Neural Centres That Influence the Mechanical Process of Feeding

• If the brain is sectioned below the hypothalamus but above the mesencephalon, the animal can still perform the basic mechanical features of the feeding process.
• The animal can salivate, lick its lips, chew food, and swallow.
• The actual mechanics of feeding are controlled by centers in the brainstem.
• Other centers control the quantity of food intake and excite these centers of feeding mechanics to activity.
• Neural centers higher than the hypothalamus also play important roles in the control of appetite.
• These centers include the amygdala and the prefrontal cortex, which are closely coupled with the hypothalamus.
• Destructive lesions in the amygdala have demonstrated that some of its areas increase feeding, whereas others inhibit feeding.
• Stimulation of some areas of the amygdala elicits the mechanical act of feeding.
• An important effect of destruction of the amygdala on both sides of the brain is a "psychic blindness" in the choice of foods.
• The animal loses the appetite control that determines the type and quality of food it eats.

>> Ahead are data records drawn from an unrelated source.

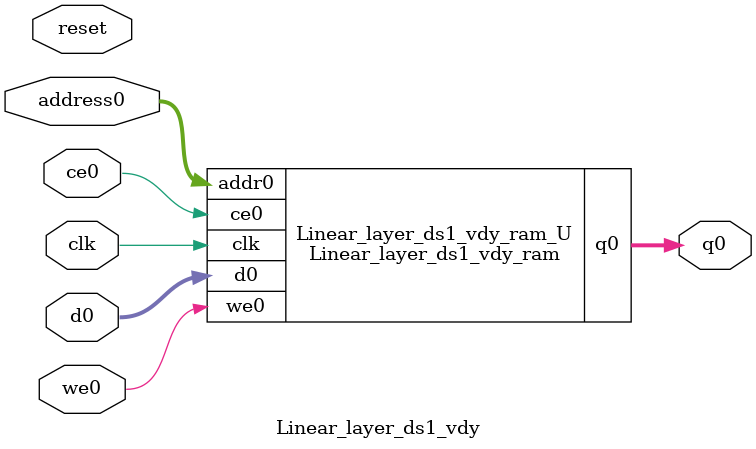
<source format=v>
`timescale 1 ns / 1 ps
module Linear_layer_ds1_vdy_ram (addr0, ce0, d0, we0, q0,  clk);

parameter DWIDTH = 24;
parameter AWIDTH = 8;
parameter MEM_SIZE = 256;

input[AWIDTH-1:0] addr0;
input ce0;
input[DWIDTH-1:0] d0;
input we0;
output reg[DWIDTH-1:0] q0;
input clk;

(* ram_style = "block" *)reg [DWIDTH-1:0] ram[0:MEM_SIZE-1];




always @(posedge clk)  
begin 
    if (ce0) begin
        if (we0) 
            ram[addr0] <= d0; 
        q0 <= ram[addr0];
    end
end


endmodule

`timescale 1 ns / 1 ps
module Linear_layer_ds1_vdy(
    reset,
    clk,
    address0,
    ce0,
    we0,
    d0,
    q0);

parameter DataWidth = 32'd24;
parameter AddressRange = 32'd256;
parameter AddressWidth = 32'd8;
input reset;
input clk;
input[AddressWidth - 1:0] address0;
input ce0;
input we0;
input[DataWidth - 1:0] d0;
output[DataWidth - 1:0] q0;



Linear_layer_ds1_vdy_ram Linear_layer_ds1_vdy_ram_U(
    .clk( clk ),
    .addr0( address0 ),
    .ce0( ce0 ),
    .we0( we0 ),
    .d0( d0 ),
    .q0( q0 ));

endmodule


</source>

Factors That Regulate Quantity of Food Intake:

• Regulation can be divided into short-term regulation, which is concerned primarily with preventing overeating at each meal, and long-term regulation, which is concerned primarily with the maintenance of normal quantities of energy stores in the body.
• Stretch inhibitory signals are transmitted mainly by way of the vagus nerve to suppress the feeding center and reduce the desire for food when the stomach and duodenum become distended.
• Cholecystokinin is released mainly in response to fat entering the duodenum and has a direct effect on the feeding centers to reduce subsequent eating.
• CCK may decrease feeding by activating the melanocortin pathway in the hypothalamus.
• Food intake stimulates the release of PYY, with blood concentrations rising to peak levels 1 to 2 hours after ingesting a meal.
• The peak levels of PYY are influenced by the number of calories ingested and the composition of the food.
• Higher levels of PYY are observed after meals with a high-fat content.
• The importance of this GIT hormone in regulating appetite in humans is still unclear.
• The presence of food in the intestines stimulates them to secrete glucagon-like peptide, which in turn enhances glucose-dependent insulin production and secretion from the pancreas.
• Glucagon-like peptide and insulin both tend to suppress appetite.
• Eating a meal stimulates the release of several gastrointestinal hormones that may induce satiety and reduce further intake of food.
• Leptin is a peptide hormone (146 amino acids) thought to serve as an indicator (lipostat) of energy stores, as well as a modulator of energy balance.

Leptin effects on Fat Metabolism:

• Decrease in fat storage.
• Increase in sympathetic-mediated energy expenditure.
• Increase in the expression of uncoupling proteins.
• Decrease in triglyceride content by increasing fatty acid oxidation.
• Decrease in activity and expression of esterification and lipogenic enzymes.
• Decrease in lipogenic activity of insulin, favoring lipolysis.